Hanover — As a federal crackdown on undocumented immigrants spreads to the Twin States, members of the Hanover Friends Meeting, a Quaker society, and several other Upper Valley faith groups will gather next month to discuss efforts to provide sanctuary from deportation, among other issues affecting noncitizens under the Trump administration.
“We’ve had ongoing discussions at the (Friends) meeting regarding our concern regarding the direction the country’s taken,” Shawn Donovan, a Quaker who helped to organize the event, said this week, “and also we feel it’s important to stand up and support the people who are being targeted by the federal government right now.”
The Hanover Friends Meeting is co-sponsoring the event, which will feature immigration lawyers and will be open to the public, along with the United Valley Interfaith Project, the Upper Valley Jewish Community and Al-Nur, the Muslim community at Dartmouth College.
The event is scheduled to begin at 10 a.m. on April 8 in the Quaker meetinghouse, which is located at 43 Lebanon St. in Hanover.
In December, the Meeting declared itself an immigrant “sanctuary,” a term without a strict definition that often refers to an entity that will not assist federal authorities in detaining or deporting noncitizens.
“In faithfulness to more than three centuries of Quaker witness and (in) response to acts of injustice, we further declare that we will not cooperate with municipal, state, or federal authorities seeking to implement policies of forced registration, internment, or deportation of any members of our greater community,” the group said.
Cayla Dyer, lead organizer for the United Valley Interfaith Project, a community of more than a dozen local religious groups, said she didn’t know of any member congregations besides the Hanover Friends Meeting that had taken a similar stance.
“None that I’m aware of,” she said, “but they’re all engaging in the question right now of ‘What’s our goal, what’s our congregation’s role?’ ... As a network, we’re looking at how we can help our congregations understand where they stand — whether it’s (being) an actual sanctuary entity or in some sort of support role.”
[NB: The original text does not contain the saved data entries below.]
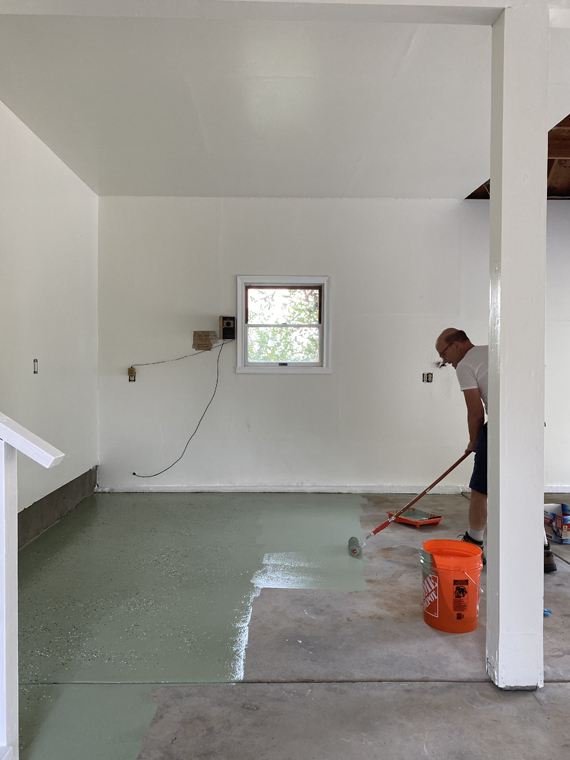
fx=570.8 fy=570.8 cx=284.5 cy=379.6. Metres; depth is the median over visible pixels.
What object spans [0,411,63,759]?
stair railing
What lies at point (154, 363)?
electrical wire
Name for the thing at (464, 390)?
man
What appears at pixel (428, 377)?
electrical outlet
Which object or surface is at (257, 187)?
ceiling
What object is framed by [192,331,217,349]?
cardboard sign
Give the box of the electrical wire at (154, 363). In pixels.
[130,341,221,367]
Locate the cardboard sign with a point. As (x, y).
(205, 344)
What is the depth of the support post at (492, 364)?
2.05 m
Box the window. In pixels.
[236,275,330,374]
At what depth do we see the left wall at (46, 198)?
4.06 m
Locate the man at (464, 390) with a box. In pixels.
[433,329,560,570]
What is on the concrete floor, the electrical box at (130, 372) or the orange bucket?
the orange bucket
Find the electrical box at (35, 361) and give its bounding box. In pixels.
[32,358,38,372]
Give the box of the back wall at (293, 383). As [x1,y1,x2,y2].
[97,196,569,492]
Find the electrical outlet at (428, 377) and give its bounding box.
[422,372,432,382]
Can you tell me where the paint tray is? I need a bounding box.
[387,507,443,527]
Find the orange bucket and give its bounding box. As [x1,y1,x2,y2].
[420,539,483,633]
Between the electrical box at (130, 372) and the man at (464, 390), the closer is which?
the man at (464, 390)
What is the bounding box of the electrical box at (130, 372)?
[127,366,136,381]
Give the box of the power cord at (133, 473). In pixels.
[132,341,226,479]
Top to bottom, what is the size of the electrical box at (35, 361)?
0.107 m
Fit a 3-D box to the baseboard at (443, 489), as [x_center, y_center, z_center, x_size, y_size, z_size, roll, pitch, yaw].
[1.315,1.012,5.288,5.876,0.075,0.018,0,1,-1]
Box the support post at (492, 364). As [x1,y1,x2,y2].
[486,0,548,691]
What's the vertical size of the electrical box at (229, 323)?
0.218 m
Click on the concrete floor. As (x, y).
(475, 685)
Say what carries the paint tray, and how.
on the concrete floor
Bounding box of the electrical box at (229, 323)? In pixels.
[219,316,235,339]
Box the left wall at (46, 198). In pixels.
[0,98,99,544]
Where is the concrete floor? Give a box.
[6,488,569,759]
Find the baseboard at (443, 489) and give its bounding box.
[97,483,569,493]
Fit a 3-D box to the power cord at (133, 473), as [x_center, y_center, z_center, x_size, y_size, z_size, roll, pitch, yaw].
[-0.978,0.304,5.249,0.885,1.242,0.105,0,1,-6]
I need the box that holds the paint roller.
[348,446,474,557]
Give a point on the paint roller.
(454, 465)
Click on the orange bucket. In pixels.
(442, 573)
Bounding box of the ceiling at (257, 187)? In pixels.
[0,1,569,198]
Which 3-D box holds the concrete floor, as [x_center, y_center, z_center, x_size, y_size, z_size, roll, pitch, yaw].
[1.599,1.174,2.180,7.023,0.124,7.661,0,1,-1]
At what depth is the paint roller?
3.65 m
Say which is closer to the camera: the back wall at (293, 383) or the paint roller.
the paint roller
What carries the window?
in the back wall at (293, 383)

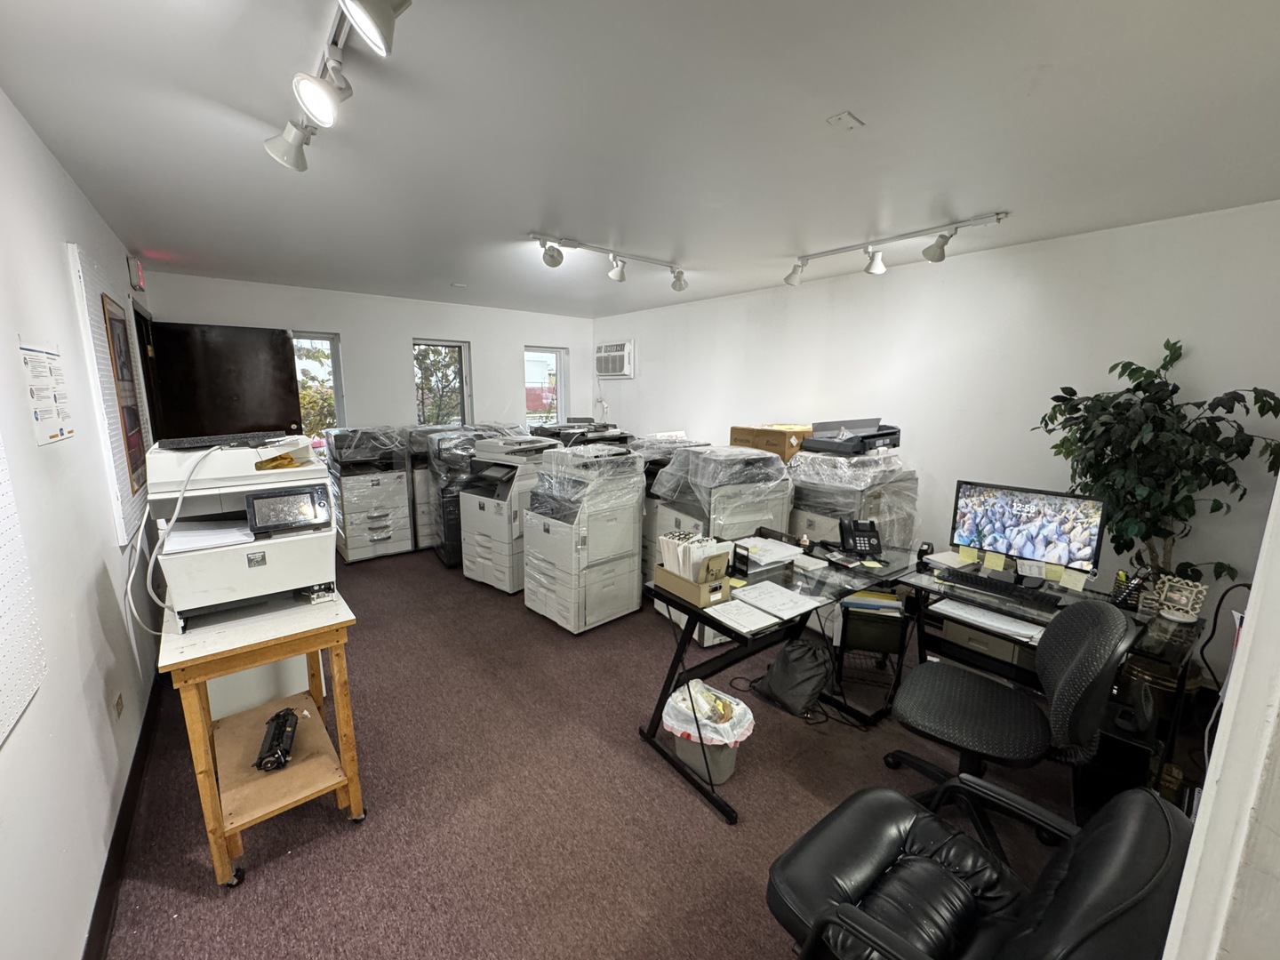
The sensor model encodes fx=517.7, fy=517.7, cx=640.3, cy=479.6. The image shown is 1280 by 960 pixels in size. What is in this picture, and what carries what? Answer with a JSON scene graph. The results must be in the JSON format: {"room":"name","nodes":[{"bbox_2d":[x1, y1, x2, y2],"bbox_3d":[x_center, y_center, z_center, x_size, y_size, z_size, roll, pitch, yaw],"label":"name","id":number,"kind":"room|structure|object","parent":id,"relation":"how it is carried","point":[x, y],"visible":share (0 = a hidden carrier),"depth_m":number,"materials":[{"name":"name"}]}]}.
{"room":"office","nodes":[
{"label":"office","id":0,"kind":"room"},
{"bbox_2d":[0,88,165,959],"bbox_3d":[-1.799,0.122,1.454,0.163,2.500,6.471,-7,13,-39],"label":"left wall","id":1,"kind":"structure","parent":0,"point":[14,762],"depth_m":1.62,"materials":[{"name":"white paint"}]},
{"bbox_2d":[0,431,47,745],"bbox_3d":[-1.255,-0.042,0.888,0.022,1.209,0.945,-7,13,-39],"label":"pegboard","id":2,"kind":"object","parent":1,"relation":"attached to","point":[4,692],"visible":1,"depth_m":1.19,"materials":[{"name":"white"}]},
{"bbox_2d":[17,340,76,445],"bbox_3d":[-1.934,-0.284,1.688,0.015,0.303,0.383,-7,13,-39],"label":"paper notice","id":3,"kind":"object","parent":1,"relation":"attached to","point":[57,434],"visible":0.98,"depth_m":1.66,"materials":[{"name":"white paper"}]},
{"bbox_2d":[67,242,145,541],"bbox_3d":[-2.527,-0.391,2.467,0.034,1.230,0.770,-7,13,-39],"label":"pegboard","id":4,"kind":"object","parent":1,"relation":"attached to","point":[85,310],"visible":0.66,"depth_m":2.31,"materials":[{"name":"white"}]},
{"bbox_2d":[102,294,147,496],"bbox_3d":[-2.678,-0.426,2.697,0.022,0.950,0.566,-7,13,-39],"label":"framed poster","id":5,"kind":"object","parent":4,"relation":"attached to","point":[131,410],"visible":0.92,"depth_m":2.67,"materials":[{"name":"paper"}]},
{"bbox_2d":[112,690,124,720],"bbox_3d":[-2.024,0.880,2.010,0.009,0.109,0.075,-7,13,-39],"label":"wall socket","id":6,"kind":"object","parent":1,"relation":"attached to","point":[117,708],"visible":0.97,"depth_m":2.00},
{"bbox_2d":[85,664,166,959],"bbox_3d":[-1.651,1.272,1.637,0.019,0.110,4.151,-7,13,-39],"label":"baseboard","id":7,"kind":"structure","parent":1,"relation":"attached to","point":[107,864],"depth_m":1.78,"materials":[{"name":"wood"}]},
{"bbox_2d":[127,256,145,289],"bbox_3d":[-3.458,-1.413,3.546,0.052,0.195,0.217,-7,13,-39],"label":"exit sign","id":8,"kind":"object","parent":1,"relation":"attached to","point":[139,278],"visible":0.98,"depth_m":3.49,"materials":[{"name":"red"}]},
{"bbox_2d":[130,301,164,446],"bbox_3d":[-3.672,-0.188,3.810,0.178,2.068,1.027,-7,13,-39],"label":"door frame","id":9,"kind":"structure","parent":1,"relation":"in","point":[141,350],"depth_m":3.87,"materials":[{"name":"wood"}]},
{"bbox_2d":[146,321,302,442],"bbox_3d":[-3.429,-0.260,4.423,0.921,2.034,0.160,-6,12,-31],"label":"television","id":10,"kind":"structure","parent":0,"point":[279,350],"depth_m":4.30,"materials":[{"name":"black plastic"}]},
{"bbox_2d":[140,271,593,444],"bbox_3d":[-2.310,-0.657,5.640,4.338,2.471,0.185,-7,13,-39],"label":"back wall","id":11,"kind":"structure","parent":0,"point":[417,321],"depth_m":5.28,"materials":[{"name":"white paint"}]},
{"bbox_2d":[291,330,344,440],"bbox_3d":[-3.223,-0.734,4.961,0.669,1.315,0.128,-7,13,-39],"label":"window","id":12,"kind":"structure","parent":11,"relation":"in","point":[338,383],"depth_m":5.04,"materials":[{"name":"glass"}]},
{"bbox_2d":[412,337,471,426],"bbox_3d":[-2.195,-0.898,5.692,0.642,1.226,0.130,-7,13,-39],"label":"window","id":13,"kind":"structure","parent":11,"relation":"in","point":[465,366],"depth_m":5.73,"materials":[{"name":"glass"}]},
{"bbox_2d":[523,344,567,425],"bbox_3d":[-1.225,-1.046,6.501,0.608,1.218,0.140,-7,13,-39],"label":"window","id":14,"kind":"structure","parent":11,"relation":"in","point":[560,407],"depth_m":6.54,"materials":[{"name":"glass"}]},
{"bbox_2d":[103,546,1157,959],"bbox_3d":[-0.162,1.152,3.017,4.201,0.102,7.306,-7,13,-39],"label":"carpet floor","id":15,"kind":"structure","parent":0,"point":[690,816],"depth_m":2.03,"materials":[{"name":"brown carpet"}]},
{"bbox_2d":[158,586,362,886],"bbox_3d":[-1.421,0.873,1.974,0.509,0.804,0.805,-7,13,-39],"label":"wooden cart","id":16,"kind":"object","parent":15,"relation":"on","point":[340,620],"visible":0.78,"depth_m":1.77,"materials":[{"name":"brown wood"}]},
{"bbox_2d":[146,437,339,629],"bbox_3d":[-1.442,0.157,1.936,0.538,0.576,0.554,-7,13,-39],"label":"printer","id":17,"kind":"object","parent":16,"relation":"on","point":[284,549],"visible":0.88,"depth_m":1.82,"materials":[{"name":"white plastic"}]},
{"bbox_2d":[122,444,217,629],"bbox_3d":[-1.631,0.215,1.798,0.233,0.595,0.298,-4,11,-25],"label":"cable","id":18,"kind":"object","parent":17,"relation":"attached to","point":[128,588],"visible":0.9,"depth_m":1.76,"materials":[{"name":"white plastic"}]},
{"bbox_2d":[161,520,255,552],"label":"paper stack","id":19,"kind":"object","parent":17,"relation":"in","point":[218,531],"visible":0.78,"depth_m":1.84,"materials":[{"name":"white paper"}]},
{"bbox_2d":[159,430,283,449],"bbox_3d":[-1.582,-0.155,1.985,0.377,0.030,0.181,-7,13,-39],"label":"keyboard","id":20,"kind":"object","parent":17,"relation":"on","point":[176,444],"visible":0.98,"depth_m":1.92,"materials":[{"name":"black plastic"}]},
{"bbox_2d":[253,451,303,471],"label":"yellow cloth","id":21,"kind":"object","parent":17,"relation":"on","point":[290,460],"visible":0.84,"depth_m":1.90,"materials":[{"name":"yellow"}]},
{"bbox_2d":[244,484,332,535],"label":"printer control panel","id":22,"kind":"object","parent":17,"relation":"on","point":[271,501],"visible":0.98,"depth_m":1.86,"materials":[{"name":"black plastic"}]},
{"bbox_2d":[253,707,298,772],"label":"printer part","id":23,"kind":"object","parent":16,"relation":"on","point":[271,746],"visible":0.97,"depth_m":1.86,"materials":[{"name":"black plastic"}]},
{"bbox_2d":[325,425,414,561],"bbox_3d":[-2.627,0.109,4.998,0.657,1.197,0.686,-7,13,-39],"label":"printer","id":24,"kind":"object","parent":15,"relation":"on","point":[351,549],"visible":0.95,"depth_m":4.81,"materials":[{"name":"plastic"}]},
{"bbox_2d":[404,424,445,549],"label":"printer","id":25,"kind":"object","parent":15,"relation":"on","point":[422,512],"visible":0.32,"depth_m":5.08,"materials":[{"name":"plastic"}]},
{"bbox_2d":[416,426,518,567],"bbox_3d":[-1.599,0.129,4.920,0.731,1.200,0.710,-7,13,-39],"label":"printer","id":26,"kind":"object","parent":15,"relation":"on","point":[441,512],"visible":0.37,"depth_m":4.62,"materials":[{"name":"plastic"}]},
{"bbox_2d":[460,434,556,594],"bbox_3d":[-1.005,0.247,4.340,0.703,1.195,0.737,9,13,37],"label":"printer","id":27,"kind":"object","parent":15,"relation":"on","point":[489,531],"visible":0.62,"depth_m":4.11,"materials":[{"name":"white plastic"}]},
{"bbox_2d":[520,440,644,633],"bbox_3d":[-0.421,0.371,3.691,0.666,1.201,0.655,-7,13,-39],"label":"printer","id":28,"kind":"object","parent":15,"relation":"on","point":[627,598],"visible":0.98,"depth_m":3.50,"materials":[{"name":"white plastic"}]},
{"bbox_2d":[533,422,632,449],"bbox_3d":[-0.566,0.030,5.237,0.914,1.242,0.915,-7,13,-39],"label":"printer","id":29,"kind":"object","parent":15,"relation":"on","point":[627,436],"visible":0.18,"depth_m":5.07,"materials":[{"name":"black plastic"}]},
{"bbox_2d":[630,432,706,584],"bbox_3d":[0.228,0.277,4.254,0.782,1.245,0.795,-7,13,-39],"label":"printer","id":30,"kind":"object","parent":15,"relation":"on","point":[658,463],"visible":0.22,"depth_m":4.06,"materials":[{"name":"plastic"}]},
{"bbox_2d":[664,679,755,784],"bbox_3d":[0.289,1.089,2.265,0.369,0.332,0.383,-7,13,-39],"label":"trash can","id":31,"kind":"object","parent":15,"relation":"on","point":[727,756],"visible":0.66,"depth_m":2.17,"materials":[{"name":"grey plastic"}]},
{"bbox_2d":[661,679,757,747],"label":"trash bag","id":32,"kind":"object","parent":31,"relation":"in","point":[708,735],"visible":0.69,"depth_m":2.22,"materials":[{"name":"white plastic"}]},
{"bbox_2d":[647,444,793,643],"bbox_3d":[0.555,0.398,3.586,0.745,1.207,0.743,-4,11,-27],"label":"printer","id":33,"kind":"object","parent":15,"relation":"on","point":[764,468],"visible":0.51,"depth_m":3.35,"materials":[{"name":"white plastic"}]},
{"bbox_2d":[728,424,811,462],"bbox_3d":[0.991,-0.280,3.878,0.430,0.237,0.493,-7,13,-39],"label":"cardboard box","id":34,"kind":"object","parent":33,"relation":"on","point":[785,439],"visible":0.66,"depth_m":3.69,"materials":[{"name":"brown cardboard"}]},
{"bbox_2d":[636,536,917,823],"bbox_3d":[0.708,0.827,2.578,1.382,0.745,0.678,-7,13,-39],"label":"glass desk","id":35,"kind":"object","parent":15,"relation":"on","point":[668,684],"visible":0.7,"depth_m":2.36,"materials":[{"name":"black"}]},
{"bbox_2d":[654,530,731,606],"bbox_3d":[0.225,0.363,2.222,0.246,0.247,0.299,-7,13,-39],"label":"cardboard box","id":36,"kind":"object","parent":35,"relation":"on","point":[719,560],"visible":0.99,"depth_m":2.18,"materials":[{"name":"cardboard"}]},
{"bbox_2d":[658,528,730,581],"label":"file folders","id":37,"kind":"object","parent":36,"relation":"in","point":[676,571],"visible":0.77,"depth_m":2.18,"materials":[{"name":"white paper"}]},
{"bbox_2d":[702,596,782,633],"bbox_3d":[0.378,0.527,2.040,0.182,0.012,0.249,-7,13,-39],"label":"paper","id":38,"kind":"object","parent":35,"relation":"on","point":[751,622],"visible":0.99,"depth_m":2.02,"materials":[{"name":"white paper"}]},
{"bbox_2d":[734,536,807,567],"bbox_3d":[0.654,0.365,2.705,0.321,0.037,0.298,-7,13,-39],"label":"paper stack","id":39,"kind":"object","parent":35,"relation":"on","point":[764,544],"visible":0.9,"depth_m":2.67,"materials":[{"name":"white paper"}]},
{"bbox_2d":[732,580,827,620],"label":"paper","id":40,"kind":"object","parent":35,"relation":"on","point":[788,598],"visible":0.98,"depth_m":2.16,"materials":[{"name":"white paper"}]},
{"bbox_2d":[839,517,881,558],"bbox_3d":[1.180,0.308,2.780,0.183,0.183,0.185,1,10,2],"label":"desk phone","id":41,"kind":"object","parent":35,"relation":"on","point":[870,536],"visible":0.99,"depth_m":2.77,"materials":[{"name":"black plastic"}]},
{"bbox_2d":[754,635,833,717],"bbox_3d":[0.799,0.983,2.660,0.265,0.372,0.351,-7,13,-39],"label":"backpack","id":42,"kind":"object","parent":15,"relation":"on","point":[778,665],"visible":0.97,"depth_m":2.58,"materials":[{"name":"black fabric"}]},
{"bbox_2d":[788,447,918,553],"bbox_3d":[1.400,0.409,3.595,0.784,1.239,0.821,-7,13,-39],"label":"printer","id":43,"kind":"object","parent":15,"relation":"on","point":[822,536],"visible":0.46,"depth_m":3.35,"materials":[{"name":"plastic"}]},
{"bbox_2d":[800,418,901,455],"bbox_3d":[1.398,-0.299,3.460,0.549,0.195,0.498,-7,13,-39],"label":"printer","id":44,"kind":"object","parent":43,"relation":"on","point":[846,450],"visible":0.96,"depth_m":3.39,"materials":[{"name":"plastic"}]},
{"bbox_2d":[832,595,911,721],"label":"file cart","id":45,"kind":"object","parent":15,"relation":"on","point":[886,644],"visible":0.7,"depth_m":2.75,"materials":[{"name":"black metal"}]},
{"bbox_2d":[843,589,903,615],"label":"paper stack","id":46,"kind":"object","parent":45,"relation":"on","point":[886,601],"visible":0.87,"depth_m":2.73,"materials":[{"name":"paper"}]},
{"bbox_2d":[766,774,1194,959],"bbox_3d":[0.684,0.989,1.139,0.731,0.918,0.762,-7,13,-39],"label":"black armchair","id":47,"kind":"object","parent":15,"relation":"on","point":[1071,872],"visible":0.99,"depth_m":1.16,"materials":[{"name":"black leather"}]},
{"bbox_2d":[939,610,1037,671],"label":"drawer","id":48,"kind":"object","parent":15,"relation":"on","point":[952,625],"visible":0.35,"depth_m":2.72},
{"bbox_2d":[880,596,1136,858],"bbox_3d":[1.256,0.844,1.872,0.709,0.952,0.694,8,12,34],"label":"office chair","id":49,"kind":"object","parent":15,"relation":"on","point":[1098,654],"visible":0.88,"depth_m":1.76,"materials":[{"name":"black fabric"}]},
{"bbox_2d":[892,560,1203,774],"bbox_3d":[1.825,0.880,2.387,0.656,0.728,1.065,-7,13,-39],"label":"computer desk","id":50,"kind":"object","parent":15,"relation":"on","point":[939,584],"visible":0.41,"depth_m":2.31,"materials":[{"name":"black metal"}]},
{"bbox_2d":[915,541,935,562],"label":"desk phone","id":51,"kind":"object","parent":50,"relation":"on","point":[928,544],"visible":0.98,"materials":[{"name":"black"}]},
{"bbox_2d":[932,598,1046,641],"bbox_3d":[1.514,0.598,2.235,0.156,0.025,0.403,-7,13,-39],"label":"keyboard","id":52,"kind":"object","parent":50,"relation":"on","point":[1019,630],"visible":0.98,"depth_m":2.21,"materials":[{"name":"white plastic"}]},
{"bbox_2d":[940,567,1062,609],"bbox_3d":[1.632,0.485,2.342,0.135,0.033,0.464,-7,13,-39],"label":"keyboard","id":53,"kind":"object","parent":50,"relation":"on","point":[997,584],"visible":0.99,"depth_m":2.31,"materials":[{"name":"black plastic"}]},
{"bbox_2d":[946,480,1108,585],"bbox_3d":[1.788,0.253,2.444,0.194,0.431,0.566,-7,13,-39],"label":"monitor","id":54,"kind":"object","parent":50,"relation":"on","point":[1074,536],"visible":0.99,"depth_m":2.41,"materials":[{"name":"black plastic"}]},
{"bbox_2d":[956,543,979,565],"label":"sticky note","id":55,"kind":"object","parent":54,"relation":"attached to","point":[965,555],"visible":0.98,"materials":[{"name":"yellow paper"}]},
{"bbox_2d":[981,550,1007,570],"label":"sticky note","id":56,"kind":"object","parent":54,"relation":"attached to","point":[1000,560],"visible":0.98,"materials":[{"name":"yellow paper"}]},
{"bbox_2d":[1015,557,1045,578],"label":"sticky note","id":57,"kind":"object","parent":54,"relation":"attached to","point":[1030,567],"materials":[{"name":"white paper"}]},
{"bbox_2d":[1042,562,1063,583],"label":"sticky note","id":58,"kind":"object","parent":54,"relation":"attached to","point":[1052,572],"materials":[{"name":"yellow paper"}]},
{"bbox_2d":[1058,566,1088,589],"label":"sticky note","id":59,"kind":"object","parent":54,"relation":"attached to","point":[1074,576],"visible":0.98,"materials":[{"name":"yellow paper"}]},
{"bbox_2d":[1110,566,1154,608],"bbox_3d":[2.066,0.450,2.190,0.099,0.163,0.131,-7,13,-39],"label":"pen holder","id":60,"kind":"object","parent":50,"relation":"on","point":[1132,588],"visible":0.92,"depth_m":2.17,"materials":[{"name":"black metal"}]},
{"bbox_2d":[1153,575,1208,621],"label":"picture frame","id":61,"kind":"object","parent":50,"relation":"on","point":[1199,590],"visible":0.93,"depth_m":2.08,"materials":[{"name":"white"}]},
{"bbox_2d":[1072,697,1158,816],"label":"computer tower","id":62,"kind":"structure","parent":15,"relation":"on","point":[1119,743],"depth_m":1.97,"materials":[{"name":"black"}]},
{"bbox_2d":[1032,339,1279,592],"bbox_3d":[2.377,0.211,2.485,0.666,1.645,0.871,-7,13,-39],"label":"potted plant","id":63,"kind":"object","parent":15,"relation":"on","point":[1140,383],"visible":0.75,"depth_m":2.40,"materials":[{"name":"green plant"}]},
{"bbox_2d":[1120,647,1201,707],"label":"plant pot","id":64,"kind":"object","parent":15,"relation":"on","point":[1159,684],"visible":0.28,"depth_m":2.49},
{"bbox_2d":[0,0,1279,318],"bbox_3d":[-0.107,-1.377,2.509,4.143,0.111,6.816,-7,13,-39],"label":"ceiling","id":65,"kind":"structure","parent":0,"point":[825,108],"depth_m":1.75,"materials":[{"name":"white paint"}]},
{"bbox_2d":[263,0,410,171],"bbox_3d":[-0.722,-1.017,1.231,0.174,0.193,1.478,-7,13,-39],"label":"track light","id":66,"kind":"object","parent":65,"relation":"attached to","point":[311,98],"visible":0.99,"depth_m":1.35,"materials":[{"name":"white metal"}]},
{"bbox_2d":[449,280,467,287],"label":"smoke detector","id":67,"kind":"object","parent":65,"relation":"attached to","point":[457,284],"visible":0.98,"depth_m":4.43,"materials":[{"name":"white"}]},
{"bbox_2d":[529,232,689,288],"bbox_3d":[-0.139,-1.402,3.405,1.322,0.192,0.139,-7,13,-39],"label":"track light","id":68,"kind":"object","parent":65,"relation":"attached to","point":[552,261],"visible":0.99,"depth_m":3.32,"materials":[{"name":"white metal"}]},
{"bbox_2d":[826,111,863,129],"bbox_3d":[0.673,-1.176,1.702,0.099,0.016,0.075,-7,13,-39],"label":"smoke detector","id":69,"kind":"object","parent":65,"relation":"attached to","point":[844,116],"visible":0.98,"depth_m":1.69,"materials":[{"name":"white"}]},
{"bbox_2d":[781,211,1010,287],"bbox_3d":[1.369,-1.302,3.015,0.125,0.194,1.303,-7,13,-39],"label":"track light","id":70,"kind":"object","parent":65,"relation":"attached to","point":[878,268],"visible":0.99,"depth_m":2.91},
{"bbox_2d":[592,199,1279,686],"bbox_3d":[1.489,-0.355,4.223,0.167,2.481,6.225,-7,13,-39],"label":"right wall","id":71,"kind":"structure","parent":0,"point":[627,383],"depth_m":3.16,"materials":[{"name":"white paint"}]},
{"bbox_2d":[595,340,635,377],"bbox_3d":[-0.276,-1.426,6.184,0.247,0.398,0.685,-7,13,-39],"label":"air conditioner","id":72,"kind":"object","parent":71,"relation":"in","point":[616,353],"visible":0.98,"depth_m":6.07,"materials":[{"name":"white plastic"}]},
{"bbox_2d":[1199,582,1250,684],"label":"power cable","id":73,"kind":"object","parent":71,"relation":"attached to","point":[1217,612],"visible":0.71,"depth_m":2.16,"materials":[{"name":"black plastic"}]},
{"bbox_2d":[1162,469,1279,959],"bbox_3d":[1.210,0.376,0.724,1.352,2.387,0.415,-7,13,-39],"label":"near right wall","id":74,"kind":"structure","parent":0,"point":[1278,488],"depth_m":0.77,"materials":[{"name":"white paint"}]}
]}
Other immigration projects that may see discussion at the April meeting may include the nascent New Hampshire Solidarity Network, a “rapid response team” dedicated to supporting people affected by ICE raids or detainments, as well as others — not necessarily immigrants — targeted in hate violence incidents.
Dyer said concern had been growing among United Valley Interfaith Project’s member congregations for months. During a listening session in January, members expressed worry for Dartmouth College students using Deferred Action for Childhood Arrivals, or “DACA,” an Obama-era program that protects people brought here illegally as children.
“People were feeling it,” she said of the newfound concern for immigrants in the Upper Valley. “And in a place where people thought, ‘Well, we don’t have any immigrants here,’ realizing that we’re all being touched by it. It’s a very core human rights issue — to not be able to either stay with your family or continue your education — and the fear of being detained as well.”
Donovan said he is willing to support undocumented immigrants despite threats from the U.S. Department of Justice to impose sanctions on those who do so.
“I can’t respond for everybody,” Donovan said, “but I can say I’m willing to go out on the line and help people in need.”
Donovan said that in the 1980s, the Friends Meeting gave sanctuary to a Guatemalan family fleeing violence in their home country. Those immigrants were, at the time, undocumented, he said, and have since gained legal residency and still live in the area.
The issue has gained more urgency in the Twin States with the Burlington arrests earlier this month of three immigrant activists with Migrant Justice, a Vermont-based group that advocates for immigrant farmworkers.
James Lyall, executive director of the Vermont chapter of the American Civil Liberties Union, called the detentions “politically motivated” during a conference call with reporters on Tuesday.
“They are right out of the playbook of some of the worst authoritarian regimes that arrest, deport, detain (their political opponents),” he said.
Lyall also criticized the Justice Department’s practice of “naming and shaming” sanctuary municipalities, which recently included publishing a list of noncompliant jurisdictions.
U.S. Attorney General Jeff Sessions on Monday reiterated a warning of President Donald Trump’s that so-called sanctuaries could lose federal funding, saying the Justice Department may “claw back” grants to public entities that shelter undocumented immigrants.
The day before the Hanover event, Vermont Law School is scheduled to hold a conference in South Royalton to discuss how residents can assist communities in Honduras, as well as Central Americans and other noncitizens in Vermont.
Former Vermont Gov. Madeleine Kunin is scheduled to deliver the keynote address on April 7; the VLS conference runs from 8:30 a.m. to 5 p.m.